Il 14 aprile 1912, durante il suo primo e unico viaggio attraverso l'Oceano Atlantico, il Titanic si scontrò con un iceberg vicino all'isola di Terranova e affondò. Per l'epoca, era la nave più grande del mondo, con un dislocamento di 46,300 tonnellate, una lunghezza di 269 metri, una larghezza di 28.2 metri e una velocità di 25 nodi. Alla sua costruzione parteciparono 17,000 operai e ingegneri, e rappresentava il massimo della scienza e della tecnologia. Al cambio attuale, il prezzo di una cabina di prima classe raggiunge i 55,000 dollari.
Varata in acqua, la nave appariva estremamente robusta e maestosa: secondo le stime dell'epoca, era considerata inaffondabile, poiché composta da settori facilmente sigillabili che impedivano l'ingresso dell'acqua. Se per qualche motivo si fosse verificata una falla nello scafo, i progettisti presumevano che l'acqua avrebbe allagato solo la sezione danneggiata. Da qui l'erronea conclusione che in un caso del genere il Titanic avrebbe impiegato da uno a tre giorni per affondare, tempo durante il quale avrebbe potuto facilmente ricevere aiuto dalle navi vicine.
Durante il suo viaggio inaugurale da Southampton, Inghilterra, a New York, Stati Uniti, la nave urtò un iceberg alle 11:40 di domenica sera, 14 aprile 1912, e affondò due ore e quaranta minuti dopo, alle 2:20 di lunedì mattina, 15 aprile, dopo essersi spezzata in due.

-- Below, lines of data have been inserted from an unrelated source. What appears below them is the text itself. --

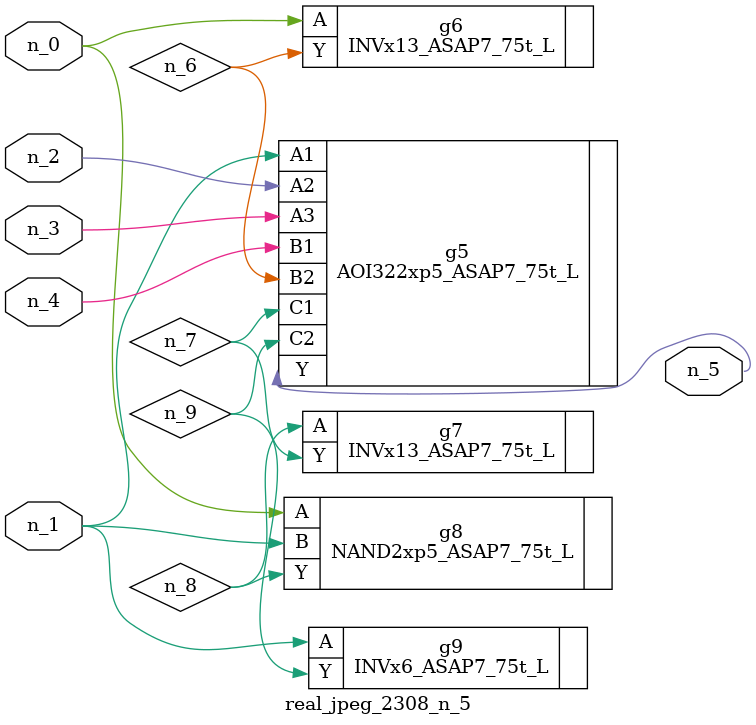
<source format=v>
module real_jpeg_2308_n_5 (n_4, n_0, n_1, n_2, n_3, n_5);

input n_4;
input n_0;
input n_1;
input n_2;
input n_3;

output n_5;

wire n_8;
wire n_6;
wire n_7;
wire n_9;

INVx13_ASAP7_75t_L g6 ( 
.A(n_0),
.Y(n_6)
);

NAND2xp5_ASAP7_75t_L g8 ( 
.A(n_0),
.B(n_1),
.Y(n_8)
);

AOI322xp5_ASAP7_75t_L g5 ( 
.A1(n_1),
.A2(n_2),
.A3(n_3),
.B1(n_4),
.B2(n_6),
.C1(n_7),
.C2(n_9),
.Y(n_5)
);

INVx6_ASAP7_75t_L g9 ( 
.A(n_1),
.Y(n_9)
);

INVx13_ASAP7_75t_L g7 ( 
.A(n_8),
.Y(n_7)
);


endmodule
</source>
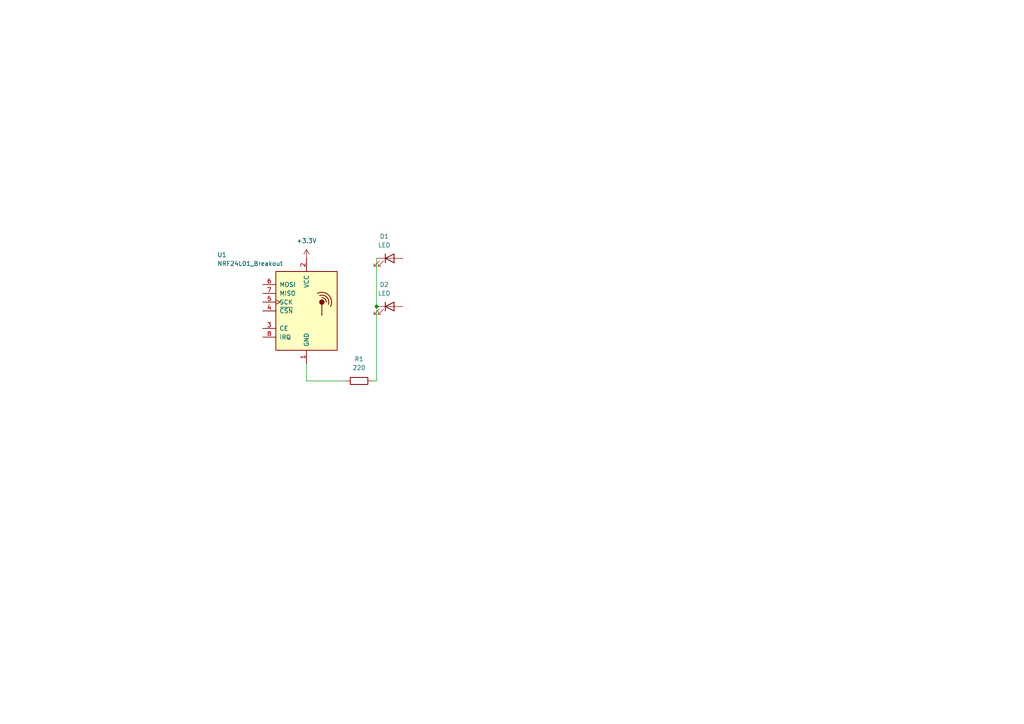
<source format=kicad_sch>
(kicad_sch
	(version 20231120)
	(generator "eeschema")
	(generator_version "8.0")
	(uuid "82009cd7-e17b-4150-9036-9e692eb69f03")
	(paper "A4")
	
	(junction
		(at 109.22 88.9)
		(diameter 0)
		(color 0 0 0 0)
		(uuid "355ad299-1ae2-440d-b031-21ef7efa3111")
	)
	(wire
		(pts
			(xy 109.22 110.49) (xy 109.22 88.9)
		)
		(stroke
			(width 0)
			(type default)
		)
		(uuid "2ec4f088-dd12-4ec6-9cb9-e41bfde131b6")
	)
	(wire
		(pts
			(xy 109.22 88.9) (xy 109.22 74.93)
		)
		(stroke
			(width 0)
			(type default)
		)
		(uuid "512929d9-7d35-479e-9ca0-cdb28a9e7546")
	)
	(wire
		(pts
			(xy 88.9 110.49) (xy 100.33 110.49)
		)
		(stroke
			(width 0)
			(type default)
		)
		(uuid "bab37630-75f6-4781-875d-6f04f2f89963")
	)
	(wire
		(pts
			(xy 107.95 110.49) (xy 109.22 110.49)
		)
		(stroke
			(width 0)
			(type default)
		)
		(uuid "c2a52d01-3888-402d-a217-e45e388409b7")
	)
	(wire
		(pts
			(xy 88.9 105.41) (xy 88.9 110.49)
		)
		(stroke
			(width 0)
			(type default)
		)
		(uuid "fb8c6707-8ff8-42d0-aa49-c583b2fc09cd")
	)
	(symbol
		(lib_id "Device:LED")
		(at 113.03 74.93 0)
		(unit 1)
		(exclude_from_sim no)
		(in_bom yes)
		(on_board yes)
		(dnp no)
		(fields_autoplaced yes)
		(uuid "270db490-bcb0-4c46-a4b2-01e380463e04")
		(property "Reference" "D1"
			(at 111.4425 68.58 0)
			(effects
				(font
					(size 1.27 1.27)
				)
			)
		)
		(property "Value" "LED"
			(at 111.4425 71.12 0)
			(effects
				(font
					(size 1.27 1.27)
				)
			)
		)
		(property "Footprint" "Resistor_THT:R_Axial_DIN0204_L3.6mm_D1.6mm_P1.90mm_Vertical"
			(at 113.03 74.93 0)
			(effects
				(font
					(size 1.27 1.27)
				)
				(hide yes)
			)
		)
		(property "Datasheet" "~"
			(at 113.03 74.93 0)
			(effects
				(font
					(size 1.27 1.27)
				)
				(hide yes)
			)
		)
		(property "Description" "Light emitting diode"
			(at 113.03 74.93 0)
			(effects
				(font
					(size 1.27 1.27)
				)
				(hide yes)
			)
		)
		(pin "1"
			(uuid "7a882ab2-399a-4ad4-8bdd-9dd9d12809ef")
		)
		(pin "2"
			(uuid "a5913f6f-1365-42bd-98c6-9d04c0561a66")
		)
		(instances
			(project "hard_receptor"
				(path "/82009cd7-e17b-4150-9036-9e692eb69f03"
					(reference "D1")
					(unit 1)
				)
			)
		)
	)
	(symbol
		(lib_id "Device:LED")
		(at 113.03 88.9 0)
		(unit 1)
		(exclude_from_sim no)
		(in_bom yes)
		(on_board yes)
		(dnp no)
		(fields_autoplaced yes)
		(uuid "45a66caf-6533-4907-b90b-327be7bb6751")
		(property "Reference" "D2"
			(at 111.4425 82.55 0)
			(effects
				(font
					(size 1.27 1.27)
				)
			)
		)
		(property "Value" "LED"
			(at 111.4425 85.09 0)
			(effects
				(font
					(size 1.27 1.27)
				)
			)
		)
		(property "Footprint" "Resistor_THT:R_Axial_DIN0204_L3.6mm_D1.6mm_P1.90mm_Vertical"
			(at 113.03 88.9 0)
			(effects
				(font
					(size 1.27 1.27)
				)
				(hide yes)
			)
		)
		(property "Datasheet" "~"
			(at 113.03 88.9 0)
			(effects
				(font
					(size 1.27 1.27)
				)
				(hide yes)
			)
		)
		(property "Description" "Light emitting diode"
			(at 113.03 88.9 0)
			(effects
				(font
					(size 1.27 1.27)
				)
				(hide yes)
			)
		)
		(pin "1"
			(uuid "95300cc6-7e42-4b6e-8bfd-1601a4a07f65")
		)
		(pin "2"
			(uuid "17abae31-74af-47d5-afd5-af6e9617d1b2")
		)
		(instances
			(project "hard_receptor"
				(path "/82009cd7-e17b-4150-9036-9e692eb69f03"
					(reference "D2")
					(unit 1)
				)
			)
		)
	)
	(symbol
		(lib_id "Device:R")
		(at 104.14 110.49 270)
		(unit 1)
		(exclude_from_sim no)
		(in_bom yes)
		(on_board yes)
		(dnp no)
		(fields_autoplaced yes)
		(uuid "99f5bc26-0ba7-4414-ac21-c89ee192975f")
		(property "Reference" "R1"
			(at 104.14 104.14 90)
			(effects
				(font
					(size 1.27 1.27)
				)
			)
		)
		(property "Value" "220"
			(at 104.14 106.68 90)
			(effects
				(font
					(size 1.27 1.27)
				)
			)
		)
		(property "Footprint" "Resistor_THT:R_Axial_DIN0204_L3.6mm_D1.6mm_P1.90mm_Vertical"
			(at 104.14 108.712 90)
			(effects
				(font
					(size 1.27 1.27)
				)
				(hide yes)
			)
		)
		(property "Datasheet" "~"
			(at 104.14 110.49 0)
			(effects
				(font
					(size 1.27 1.27)
				)
				(hide yes)
			)
		)
		(property "Description" "Resistor"
			(at 104.14 110.49 0)
			(effects
				(font
					(size 1.27 1.27)
				)
				(hide yes)
			)
		)
		(pin "1"
			(uuid "c44b0f54-b371-466a-bbef-ccb2846a6634")
		)
		(pin "2"
			(uuid "d944995b-4aab-47de-8477-f184c578146a")
		)
		(instances
			(project "hard_receptor"
				(path "/82009cd7-e17b-4150-9036-9e692eb69f03"
					(reference "R1")
					(unit 1)
				)
			)
		)
	)
	(symbol
		(lib_id "RF:NRF24L01_Breakout")
		(at 88.9 90.17 0)
		(unit 1)
		(exclude_from_sim no)
		(in_bom yes)
		(on_board yes)
		(dnp no)
		(uuid "acef9e32-51ee-428e-8150-e6c228c5fbec")
		(property "Reference" "U1"
			(at 62.992 73.914 0)
			(effects
				(font
					(size 1.27 1.27)
				)
				(justify left)
			)
		)
		(property "Value" "NRF24L01_Breakout"
			(at 62.992 76.454 0)
			(effects
				(font
					(size 1.27 1.27)
				)
				(justify left)
			)
		)
		(property "Footprint" "RF_Module:nRF24L01_Breakout"
			(at 92.71 74.93 0)
			(effects
				(font
					(size 1.27 1.27)
					(italic yes)
				)
				(justify left)
				(hide yes)
			)
		)
		(property "Datasheet" "http://www.nordicsemi.com/eng/content/download/2730/34105/file/nRF24L01_Product_Specification_v2_0.pdf"
			(at 88.9 92.71 0)
			(effects
				(font
					(size 1.27 1.27)
				)
				(hide yes)
			)
		)
		(property "Description" "Ultra low power 2.4GHz RF Transceiver, Carrier PCB"
			(at 88.9 90.17 0)
			(effects
				(font
					(size 1.27 1.27)
				)
				(hide yes)
			)
		)
		(pin "8"
			(uuid "20228aaf-e953-4008-a424-6d537a6b80c9")
		)
		(pin "3"
			(uuid "57238324-de0a-4180-afa7-777cf681fdcd")
		)
		(pin "2"
			(uuid "902f9597-dffb-44e9-8304-c37897a42568")
		)
		(pin "1"
			(uuid "b619cbfb-2b50-454b-858d-0375772380fe")
		)
		(pin "4"
			(uuid "ccddaf01-9a20-42df-b39a-ad62be0cd7a0")
		)
		(pin "7"
			(uuid "44fce0b8-bb2c-496a-96ac-803bc95b11c9")
		)
		(pin "5"
			(uuid "d2c60790-1b30-43ee-a04e-610c3a8baa13")
		)
		(pin "6"
			(uuid "634a63ff-7d9b-446f-9798-8da12424801f")
		)
		(instances
			(project "hard_receptor"
				(path "/82009cd7-e17b-4150-9036-9e692eb69f03"
					(reference "U1")
					(unit 1)
				)
			)
		)
	)
	(symbol
		(lib_id "power:+3.3V")
		(at 88.9 74.93 0)
		(unit 1)
		(exclude_from_sim no)
		(in_bom yes)
		(on_board yes)
		(dnp no)
		(fields_autoplaced yes)
		(uuid "cdf6be2d-787d-4b6a-9356-573c76d753cb")
		(property "Reference" "#PWR01"
			(at 88.9 78.74 0)
			(effects
				(font
					(size 1.27 1.27)
				)
				(hide yes)
			)
		)
		(property "Value" "+3.3V"
			(at 88.9 69.85 0)
			(effects
				(font
					(size 1.27 1.27)
				)
			)
		)
		(property "Footprint" ""
			(at 88.9 74.93 0)
			(effects
				(font
					(size 1.27 1.27)
				)
				(hide yes)
			)
		)
		(property "Datasheet" ""
			(at 88.9 74.93 0)
			(effects
				(font
					(size 1.27 1.27)
				)
				(hide yes)
			)
		)
		(property "Description" "Power symbol creates a global label with name \"+3.3V\""
			(at 88.9 74.93 0)
			(effects
				(font
					(size 1.27 1.27)
				)
				(hide yes)
			)
		)
		(pin "1"
			(uuid "9860ceba-5031-475e-84d0-a4611a6170d9")
		)
		(instances
			(project "hard_receptor"
				(path "/82009cd7-e17b-4150-9036-9e692eb69f03"
					(reference "#PWR01")
					(unit 1)
				)
			)
		)
	)
	(sheet_instances
		(path "/"
			(page "1")
		)
	)
)

</source>
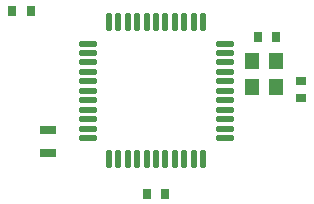
<source format=gtp>
G04*
G04 #@! TF.GenerationSoftware,Altium Limited,Altium Designer,22.4.2 (48)*
G04*
G04 Layer_Color=8421504*
%FSLAX26Y26*%
%MOIN*%
G70*
G04*
G04 #@! TF.SameCoordinates,6CEC26E3-1FB6-4E6F-AFBB-73261986176E*
G04*
G04*
G04 #@! TF.FilePolarity,Positive*
G04*
G01*
G75*
%ADD14R,0.031496X0.037402*%
%ADD15R,0.037402X0.031496*%
%ADD16O,0.062992X0.021654*%
%ADD17O,0.021654X0.062992*%
%ADD18R,0.047244X0.055118*%
%ADD19R,0.053150X0.031496*%
D14*
X966378Y731142D02*
D03*
X1025433D02*
D03*
X206693Y817913D02*
D03*
X145669D02*
D03*
X656496Y208661D02*
D03*
X595472D02*
D03*
D15*
X1109252Y584646D02*
D03*
Y525591D02*
D03*
D16*
X396654Y708661D02*
D03*
Y677165D02*
D03*
Y645669D02*
D03*
Y614173D02*
D03*
Y582677D02*
D03*
Y551181D02*
D03*
Y519685D02*
D03*
Y488189D02*
D03*
Y456693D02*
D03*
Y425197D02*
D03*
Y393701D02*
D03*
X853346D02*
D03*
Y425197D02*
D03*
Y456693D02*
D03*
Y488189D02*
D03*
Y519685D02*
D03*
Y551181D02*
D03*
Y582677D02*
D03*
Y614173D02*
D03*
Y645669D02*
D03*
Y677165D02*
D03*
Y708661D02*
D03*
D17*
X467520Y322835D02*
D03*
X499016D02*
D03*
X530512D02*
D03*
X562008D02*
D03*
X593504D02*
D03*
X625000D02*
D03*
X656496D02*
D03*
X687992D02*
D03*
X719488D02*
D03*
X750984D02*
D03*
X782480D02*
D03*
Y779528D02*
D03*
X750984D02*
D03*
X719488D02*
D03*
X687992D02*
D03*
X656496D02*
D03*
X625000D02*
D03*
X593504D02*
D03*
X562008D02*
D03*
X530512D02*
D03*
X499016D02*
D03*
X467520D02*
D03*
D18*
X1023622Y649606D02*
D03*
X944882D02*
D03*
X1023622Y562992D02*
D03*
X944882D02*
D03*
D19*
X263779Y344488D02*
D03*
Y421260D02*
D03*
M02*

</source>
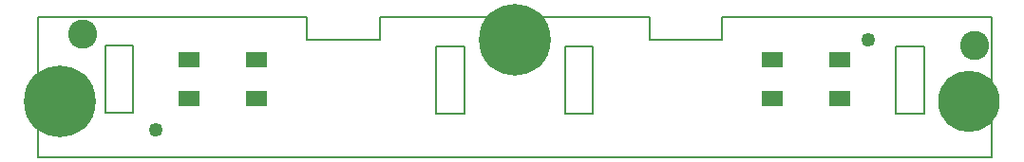
<source format=gbr>
G04 #@! TF.FileFunction,Soldermask,Bot*
%FSLAX46Y46*%
G04 Gerber Fmt 4.6, Leading zero omitted, Abs format (unit mm)*
G04 Created by KiCad (PCBNEW no-vcs-found-undefined) date Tue Nov  8 14:46:45 2016*
%MOMM*%
%LPD*%
G01*
G04 APERTURE LIST*
%ADD10C,0.600000*%
%ADD11C,0.150000*%
%ADD12C,5.480000*%
%ADD13C,6.400000*%
%ADD14C,1.254000*%
%ADD15R,1.924000X1.400000*%
%ADD16C,2.600000*%
G04 APERTURE END LIST*
D10*
D11*
X124500000Y-75100000D02*
X124500000Y-81100000D01*
X122000000Y-81100000D02*
X122000000Y-75100000D01*
X124500000Y-81100000D02*
X122000000Y-81100000D01*
X122000000Y-75100000D02*
X124500000Y-75100000D01*
X151500000Y-81100000D02*
X151500000Y-75100000D01*
X154000000Y-75100000D02*
X154000000Y-81100000D01*
X151500000Y-75100000D02*
X154000000Y-75100000D01*
X154000000Y-81100000D02*
X151500000Y-81100000D01*
X110500000Y-81100000D02*
X110500000Y-75100000D01*
X110500000Y-75100000D02*
X113000000Y-75100000D01*
X113000000Y-75100000D02*
X113000000Y-81100000D01*
X113000000Y-81100000D02*
X110500000Y-81100000D01*
X83500000Y-81000000D02*
X81000000Y-81000000D01*
X83500000Y-75000000D02*
X83500000Y-81000000D01*
X81000000Y-75000000D02*
X83500000Y-75000000D01*
X81000000Y-81000000D02*
X81000000Y-75000000D01*
X136000000Y-72500000D02*
X160000000Y-72500000D01*
X136000000Y-74500000D02*
X136000000Y-72500000D01*
X129500000Y-74500000D02*
X136000000Y-74500000D01*
X129500000Y-72500000D02*
X129500000Y-74500000D01*
X105500000Y-72500000D02*
X129500000Y-72500000D01*
X105500000Y-74500000D02*
X105500000Y-72500000D01*
X99000000Y-74500000D02*
X105500000Y-74500000D01*
X99000000Y-72500000D02*
X99000000Y-74500000D01*
X75000000Y-72500000D02*
X99000000Y-72500000D01*
X160000000Y-72500000D02*
X160000000Y-85000000D01*
X75000000Y-85000000D02*
X75000000Y-72500000D01*
X75000000Y-85000000D02*
X160000000Y-85000000D01*
D12*
X158000000Y-80000000D03*
D13*
X117500000Y-74500000D03*
X77000000Y-80000000D03*
D14*
X149000000Y-74500000D03*
X85500000Y-82500000D03*
D15*
X88500000Y-79750000D03*
X88500000Y-76250000D03*
X94500000Y-76250000D03*
X94500000Y-79750000D03*
X140500000Y-79750000D03*
X140500000Y-76250000D03*
X146500000Y-76250000D03*
X146500000Y-79750000D03*
D16*
X79000000Y-74000000D03*
X158500000Y-75000000D03*
M02*

</source>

La notte del fatale incontro del Titanic con l'iceberg della Groenlandia, il capitano Stanley Lord stava navigando nella stessa direzione, verso Boston, a bordo della nave California da 6,000 tonnellate. La sera del 9 aprile, la sua nave fu circondata dai ghiacci e fu costretta a fermarsi fino al mattino. Sapendo del viaggio del Titanic e di trovarsi nella stessa zona, il capitano Lord fu il primo ad avvertire via radio il comandante del Titanic della pericolosità dei banchi di ghiaccio alle 11:00. Il messaggio non fu compreso e, poiché non recava un segnale di pericolo specifico, l'operatore radio del Titanic non lo comunicò al comandante. L'operatore radio della California spense la radio e andò a dormire, poiché il suo turno era terminato. Quella stessa sera, le due vedette del Titanic segnalarono la presenza di un iceberg. La distanza era di circa 200-250 metri. La temperatura dell'aria era di circa -10 gradi Celsius. Seguì il più famoso impatto con un iceberg della storia. L'iceberg squarciò lo scafo dalla prua per una lunghezza di 90 metri. L'acqua riempì rapidamente i compartimenti di prua. Se solo i primi quattro compartimenti si fossero allagati, la nave avrebbe potuto proseguire senza affondare, ma anche il quinto compartimento si allagò.
Il progettista del Titanic, Thomas Andrews, fece immediatamente i calcoli necessari: la nave sarebbe affondata! Il Titanic affondò in circa due ore e venti minuti, portando con sé oltre 1,500 vittime. Solo 704 persone si salvarono e furono portate a bordo della nave Carpathia.